— Document text —
= Gerald Kingsland =

British journalist (1930–2000)

Gerald W. Kingsland (8 March 1930 – 20 March 2000) was a journalist, adventurer, and writer, born and raised in Whitchurch, Buckinghamshire, England.

==Early life==
After a stint in the British Army where he fought in combat during the Korean War in 1951, he became a successful journalist and publisher in England, then a wine grower in Italy.

==Lucy Irvine==
In 1980 he set out to become a modern Robinson Crusoe seeking a remote tropical island where he could be self-sufficient together with a female companion. He advertised in Time Out magazine in 1980 for a woman to share life with him on a deserted island. When Kingsland was 49, he met 24-year-old Lucy Irvine. They went to Tuin Island, in the Torres Strait between Australia and Papua New Guinea, uninhabited and lacking a dependable water supply, where they nearly perished, but were saved by Badu Islanders. Kingsland and Irvine wrote separate accounts of their adventure. His book, The Islander, was published in 1984; Irvine's Castaway was published in 1983. The story was also depicted in the film Castaway (1986), in which Kingsland was portrayed by Oliver Reed and Irvine by Amanda Donohoe.

He was married to Lucy Irvine in 1981 as a condition for residency on Tuin Island; they soon separated.

— Directions for this task —
Reproduce the Gerald Kingsland article from "Gerald W. Kingsland" to "grower in Italy.", substituting "explorer" for "adventurer". Answer using only the Gerald Kingsland article.

Source records:
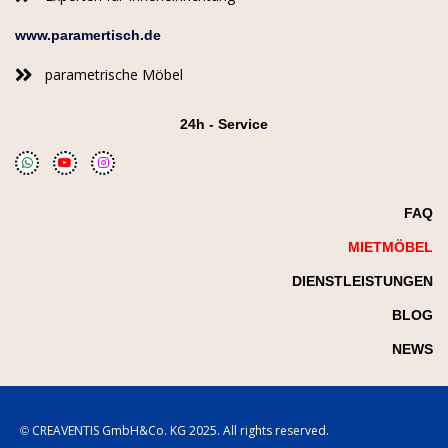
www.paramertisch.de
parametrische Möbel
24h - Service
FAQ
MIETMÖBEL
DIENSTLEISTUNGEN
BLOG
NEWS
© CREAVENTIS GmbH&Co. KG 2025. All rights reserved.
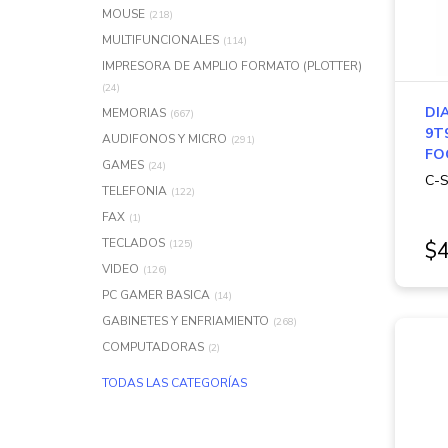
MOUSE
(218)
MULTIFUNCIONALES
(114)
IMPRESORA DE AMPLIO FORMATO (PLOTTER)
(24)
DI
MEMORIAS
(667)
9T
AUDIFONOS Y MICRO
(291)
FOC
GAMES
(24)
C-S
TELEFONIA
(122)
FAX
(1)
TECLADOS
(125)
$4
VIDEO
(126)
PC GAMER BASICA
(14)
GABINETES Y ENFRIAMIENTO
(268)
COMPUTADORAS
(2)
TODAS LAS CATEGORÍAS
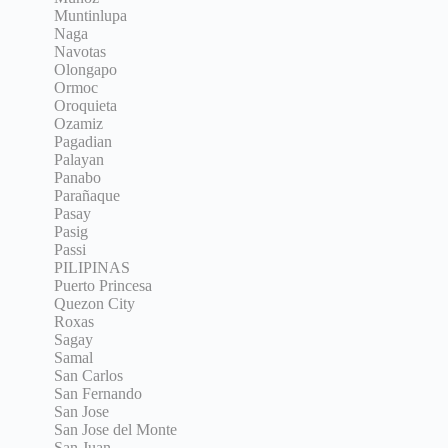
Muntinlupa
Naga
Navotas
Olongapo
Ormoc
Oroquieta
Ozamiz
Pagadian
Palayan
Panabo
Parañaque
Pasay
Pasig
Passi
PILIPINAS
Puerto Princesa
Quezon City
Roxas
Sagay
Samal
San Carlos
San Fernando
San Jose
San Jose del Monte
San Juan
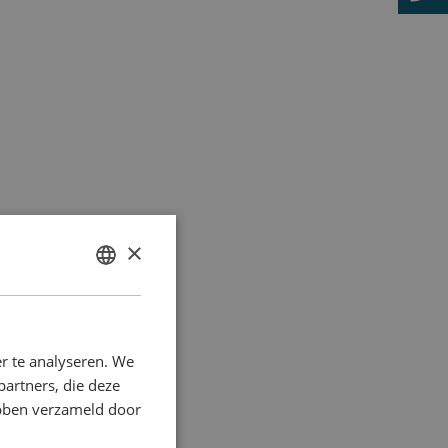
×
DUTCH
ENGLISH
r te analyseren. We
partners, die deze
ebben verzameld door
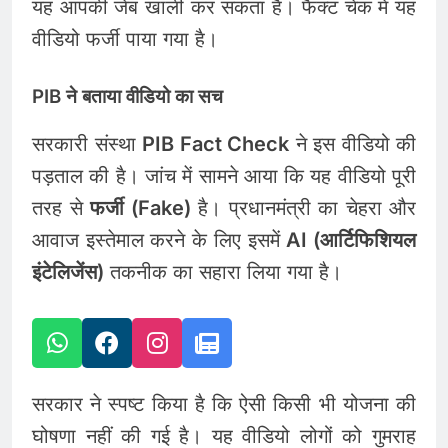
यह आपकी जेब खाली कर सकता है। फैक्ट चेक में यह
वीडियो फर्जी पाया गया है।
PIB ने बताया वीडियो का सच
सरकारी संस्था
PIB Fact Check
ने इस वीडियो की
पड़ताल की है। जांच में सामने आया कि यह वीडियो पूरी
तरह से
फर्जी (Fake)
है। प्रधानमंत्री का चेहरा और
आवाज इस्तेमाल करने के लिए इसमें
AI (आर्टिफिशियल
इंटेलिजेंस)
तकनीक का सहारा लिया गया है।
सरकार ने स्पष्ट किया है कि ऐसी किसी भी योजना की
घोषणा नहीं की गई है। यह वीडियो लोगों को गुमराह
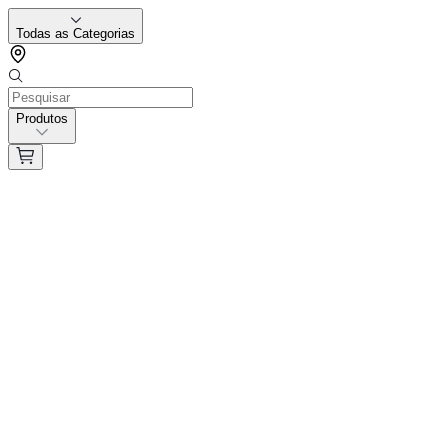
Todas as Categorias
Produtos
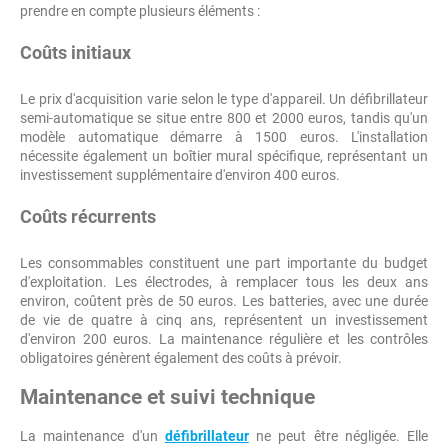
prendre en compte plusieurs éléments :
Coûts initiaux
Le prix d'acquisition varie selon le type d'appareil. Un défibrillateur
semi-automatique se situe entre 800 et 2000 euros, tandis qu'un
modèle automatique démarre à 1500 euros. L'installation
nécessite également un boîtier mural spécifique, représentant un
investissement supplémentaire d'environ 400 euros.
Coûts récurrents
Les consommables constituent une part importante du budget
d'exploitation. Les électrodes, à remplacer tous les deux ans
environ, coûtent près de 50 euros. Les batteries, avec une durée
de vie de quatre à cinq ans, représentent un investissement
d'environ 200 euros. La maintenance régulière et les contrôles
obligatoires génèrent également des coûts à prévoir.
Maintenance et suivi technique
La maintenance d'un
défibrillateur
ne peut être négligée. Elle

— Task answer —
Gerald W. Kingsland (8 March 1930 – 20 March 2000) was a journalist, explorer, and writer, born and raised in Whitchurch, Buckinghamshire, England.

==Early life==
After a stint in the British Army where he fought in combat during the Korean War in 1951, he became a successful journalist and publisher in England, then a wine grower in Italy.